The Panel further noted Shire's submission that the marketing authorization approval for LDX was expected in the first quarter of 2013 and the application was currently under review by the Medicines and Healthcare products Regulatory Agency (MHRA).

The Panel noted the agendas and presentations provided by Shire. When determining whether there was a legitimate unmet question which Shire needed to address the Panel noted Shire's long standing commercial interest in the therapy area and thus considered that it would be reasonably familiar with the ADHD market. Nonetheless, LDX would be the first long-acting pro-drug of d-amphetamine and changes to the NHS meant that ADHD service provision might change.

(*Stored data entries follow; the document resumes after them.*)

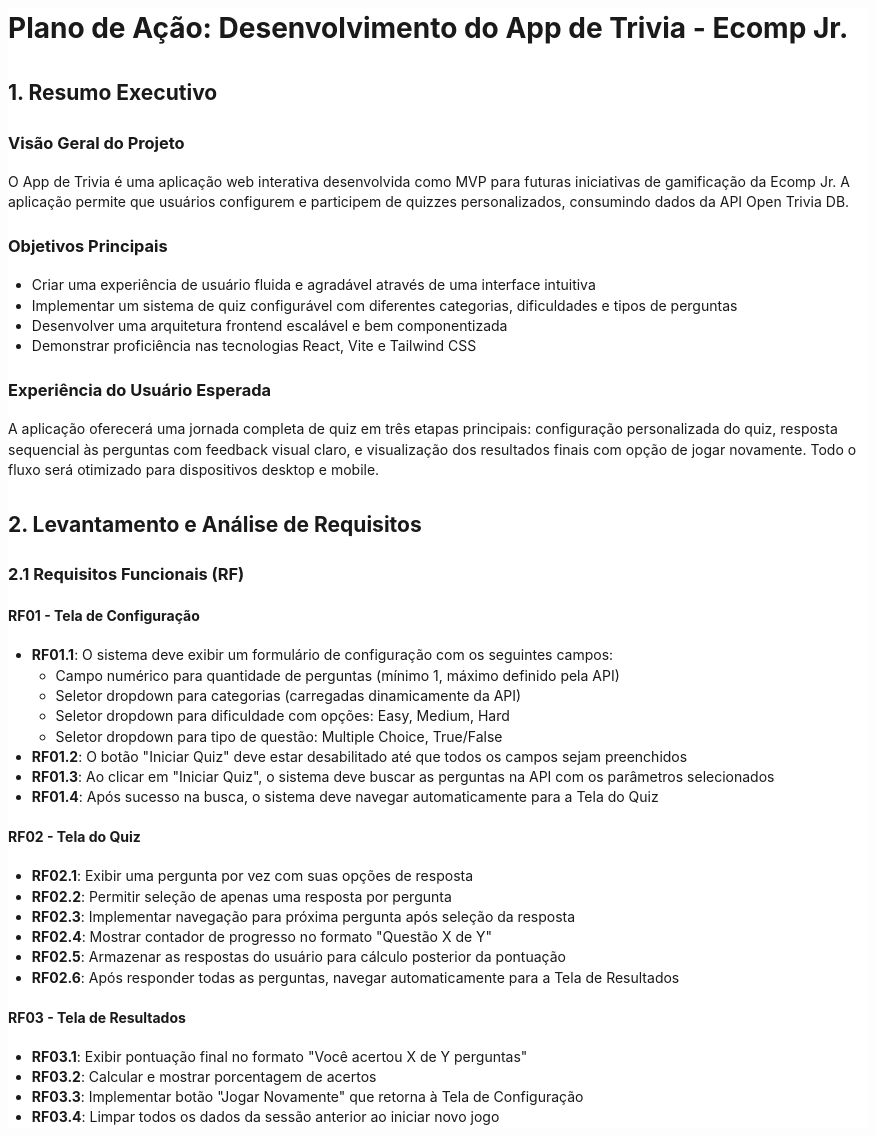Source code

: # Plano de Ação: Desenvolvimento do App de Trivia - Ecomp Jr.

## 1. Resumo Executivo

### Visão Geral do Projeto
O App de Trivia é uma aplicação web interativa desenvolvida como MVP para futuras iniciativas de gamificação da Ecomp Jr. A aplicação permite que usuários configurem e participem de quizzes personalizados, consumindo dados da API Open Trivia DB.

### Objetivos Principais
- Criar uma experiência de usuário fluida e agradável através de uma interface intuitiva
- Implementar um sistema de quiz configurável com diferentes categorias, dificuldades e tipos de perguntas
- Desenvolver uma arquitetura frontend escalável e bem componentizada
- Demonstrar proficiência nas tecnologias React, Vite e Tailwind CSS

### Experiência do Usuário Esperada
A aplicação oferecerá uma jornada completa de quiz em três etapas principais: configuração personalizada do quiz, resposta sequencial às perguntas com feedback visual claro, e visualização dos resultados finais com opção de jogar novamente. Todo o fluxo será otimizado para dispositivos desktop e mobile.

## 2. Levantamento e Análise de Requisitos

### 2.1 Requisitos Funcionais (RF)

#### RF01 - Tela de Configuração
- **RF01.1**: O sistema deve exibir um formulário de configuração com os seguintes campos:
  - Campo numérico para quantidade de perguntas (mínimo 1, máximo definido pela API)
  - Seletor dropdown para categorias (carregadas dinamicamente da API)
  - Seletor dropdown para dificuldade com opções: Easy, Medium, Hard
  - Seletor dropdown para tipo de questão: Multiple Choice, True/False
- **RF01.2**: O botão "Iniciar Quiz" deve estar desabilitado até que todos os campos sejam preenchidos
- **RF01.3**: Ao clicar em "Iniciar Quiz", o sistema deve buscar as perguntas na API com os parâmetros selecionados
- **RF01.4**: Após sucesso na busca, o sistema deve navegar automaticamente para a Tela do Quiz

#### RF02 - Tela do Quiz
- **RF02.1**: Exibir uma pergunta por vez com suas opções de resposta
- **RF02.2**: Permitir seleção de apenas uma resposta por pergunta
- **RF02.3**: Implementar navegação para próxima pergunta após seleção da resposta
- **RF02.4**: Mostrar contador de progresso no formato "Questão X de Y"
- **RF02.5**: Armazenar as respostas do usuário para cálculo posterior da pontuação
- **RF02.6**: Após responder todas as perguntas, navegar automaticamente para a Tela de Resultados

#### RF03 - Tela de Resultados
- **RF03.1**: Exibir pontuação final no formato "Você acertou X de Y perguntas"
- **RF03.2**: Calcular e mostrar porcentagem de acertos
- **RF03.3**: Implementar botão "Jogar Novamente" que retorna à Tela de Configuração
- **RF03.4**: Limpar todos os dados da sessão anterior ao iniciar novo jogo
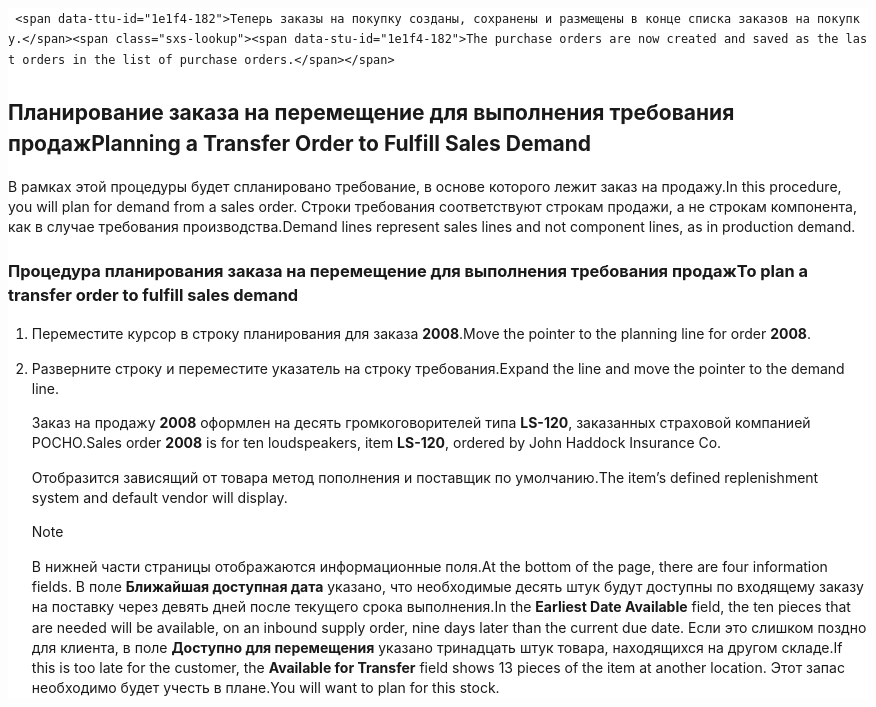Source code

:      <span data-ttu-id="1e1f4-182">Теперь заказы на покупку созданы, сохранены и размещены в конце списка заказов на покупку.</span><span class="sxs-lookup"><span data-stu-id="1e1f4-182">The purchase orders are now created and saved as the last orders in the list of purchase orders.</span></span>  

## <a name="planning-a-transfer-order-to-fulfill-sales-demand"></a><span data-ttu-id="1e1f4-183">Планирование заказа на перемещение для выполнения требования продаж</span><span class="sxs-lookup"><span data-stu-id="1e1f4-183">Planning a Transfer Order to Fulfill Sales Demand</span></span>  
 <span data-ttu-id="1e1f4-184">В рамках этой процедуры будет спланировано требование, в основе которого лежит заказ на продажу.</span><span class="sxs-lookup"><span data-stu-id="1e1f4-184">In this procedure, you will plan for demand from a sales order.</span></span> <span data-ttu-id="1e1f4-185">Строки требования соответствуют строкам продажи, а не строкам компонента, как в случае требования производства.</span><span class="sxs-lookup"><span data-stu-id="1e1f4-185">Demand lines represent sales lines and not component lines, as in production demand.</span></span>  

### <a name="to-plan-a-transfer-order-to-fulfill-sales-demand"></a><span data-ttu-id="1e1f4-186">Процедура планирования заказа на перемещение для выполнения требования продаж</span><span class="sxs-lookup"><span data-stu-id="1e1f4-186">To plan a transfer order to fulfill sales demand</span></span>  

1.  <span data-ttu-id="1e1f4-187">Переместите курсор в строку планирования для заказа **2008**.</span><span class="sxs-lookup"><span data-stu-id="1e1f4-187">Move the pointer to the planning line for order **2008**.</span></span>  
2.  <span data-ttu-id="1e1f4-188">Разверните строку и переместите указатель на строку требования.</span><span class="sxs-lookup"><span data-stu-id="1e1f4-188">Expand the line and move the pointer to the demand line.</span></span>  

     <span data-ttu-id="1e1f4-189">Заказ на продажу **2008** оформлен на десять громкоговорителей типа **LS-120**, заказанных страховой компанией РОСНО.</span><span class="sxs-lookup"><span data-stu-id="1e1f4-189">Sales order **2008** is for ten loudspeakers, item **LS-120**, ordered by John Haddock Insurance Co.</span></span>  

     <span data-ttu-id="1e1f4-190">Отобразится зависящий от товара метод пополнения и поставщик по умолчанию.</span><span class="sxs-lookup"><span data-stu-id="1e1f4-190">The item’s defined replenishment system and default vendor will display.</span></span>  

    > [!NOTE]  
    >  <span data-ttu-id="1e1f4-191">В нижней части страницы отображаются информационные поля.</span><span class="sxs-lookup"><span data-stu-id="1e1f4-191">At the bottom of the page, there are four information fields.</span></span> <span data-ttu-id="1e1f4-192">В поле **Ближайшая доступная дата** указано, что необходимые десять штук будут доступны по входящему заказу на поставку через девять дней после текущего срока выполнения.</span><span class="sxs-lookup"><span data-stu-id="1e1f4-192">In the **Earliest Date Available** field, the ten pieces that are needed will be available, on an inbound supply order, nine days later than the current due date.</span></span> <span data-ttu-id="1e1f4-193">Если это слишком поздно для клиента, в поле **Доступно для перемещения** указано тринадцать штук товара, находящихся на другом складе.</span><span class="sxs-lookup"><span data-stu-id="1e1f4-193">If this is too late for the customer, the **Available for Transfer** field shows 13 pieces of the item at another location.</span></span> <span data-ttu-id="1e1f4-194">Этот запас необходимо будет учесть в плане.</span><span class="sxs-lookup"><span data-stu-id="1e1f4-194">You will want to plan for this stock.</span></span>  
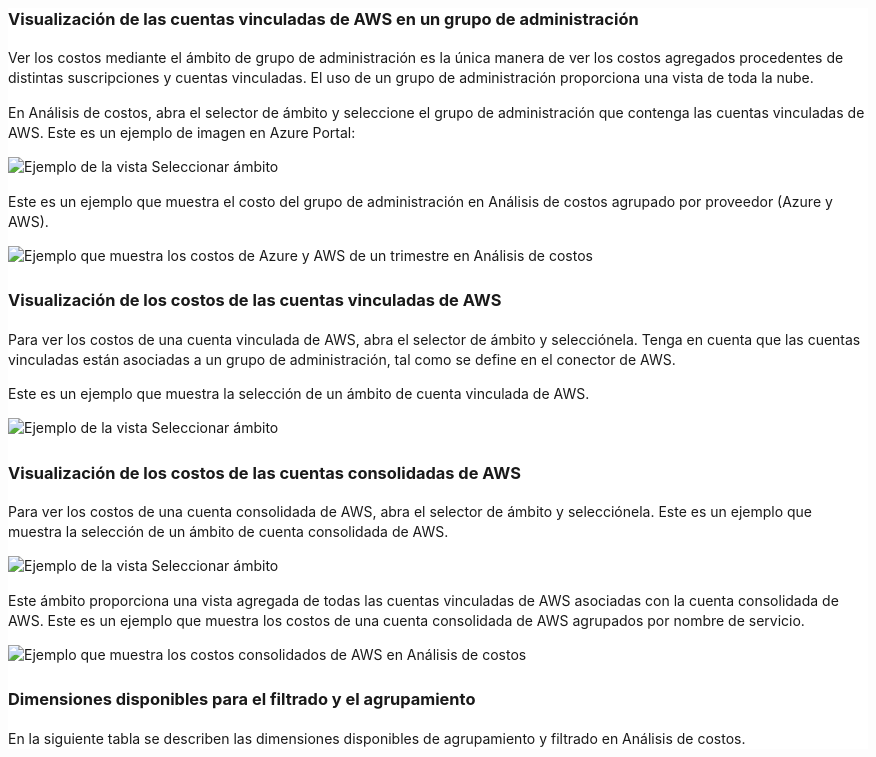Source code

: ### <a name="view-aws-linked-accounts-under-a-management-group"></a>Visualización de las cuentas vinculadas de AWS en un grupo de administración

Ver los costos mediante el ámbito de grupo de administración es la única manera de ver los costos agregados procedentes de distintas suscripciones y cuentas vinculadas. El uso de un grupo de administración proporciona una vista de toda la nube.

En Análisis de costos, abra el selector de ámbito y seleccione el grupo de administración que contenga las cuentas vinculadas de AWS. Este es un ejemplo de imagen en Azure Portal:

![Ejemplo de la vista Seleccionar ámbito](./media/aws-integration-manage/select-scope01.png)



Este es un ejemplo que muestra el costo del grupo de administración en Análisis de costos agrupado por proveedor (Azure y AWS).

![Ejemplo que muestra los costos de Azure y AWS de un trimestre en Análisis de costos](./media/aws-integration-manage/cost-analysis-aws-azure.png)

### <a name="view-aws-linked-account-costs"></a>Visualización de los costos de las cuentas vinculadas de AWS

Para ver los costos de una cuenta vinculada de AWS, abra el selector de ámbito y selecciónela. Tenga en cuenta que las cuentas vinculadas están asociadas a un grupo de administración, tal como se define en el conector de AWS.

Este es un ejemplo que muestra la selección de un ámbito de cuenta vinculada de AWS.

![Ejemplo de la vista Seleccionar ámbito](./media/aws-integration-manage/select-scope02.png)



### <a name="view-aws-consolidated-account-costs"></a>Visualización de los costos de las cuentas consolidadas de AWS

Para ver los costos de una cuenta consolidada de AWS, abra el selector de ámbito y selecciónela. Este es un ejemplo que muestra la selección de un ámbito de cuenta consolidada de AWS.

![Ejemplo de la vista Seleccionar ámbito](./media/aws-integration-manage/select-scope03.png)



Este ámbito proporciona una vista agregada de todas las cuentas vinculadas de AWS asociadas con la cuenta consolidada de AWS. Este es un ejemplo que muestra los costos de una cuenta consolidada de AWS agrupados por nombre de servicio.

![Ejemplo que muestra los costos consolidados de AWS en Análisis de costos](./media/aws-integration-manage/cost-analysis-aws-consolidated.png)

### <a name="dimensions-available-for-filtering-and-grouping"></a>Dimensiones disponibles para el filtrado y el agrupamiento

En la siguiente tabla se describen las dimensiones disponibles de agrupamiento y filtrado en Análisis de costos.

The Panel thus considered that there would be legitimate questions which the company needed to address before the launch of LDX.

The Panel noted the agenda items presented and/or discussed at each advisory board and was concerned about the number of meetings and the overlap between the agendas. Some topics or closely similar topics were discussed at more than one advisory board.

The Panel noted some of its concerns outlined above in relation to the number of advisory boards held on very similar topics over a relatively short period of time. It also noted that the complainant was anonymous and non-contactable and that the Panel could not ask him/her for further details about the health professional in question. The Panel considered that the complainant had not establishedthat the selection and attendance of the unidentified health professional at several advisory board meetings was contrary to the requirements of the Code. The complainant had not established that the advisory boards had promoted LDX before the grant of a marketing authorization that permitted its sale or supply. On the very narrow grounds of the allegation, no breaches of the Code were ruled.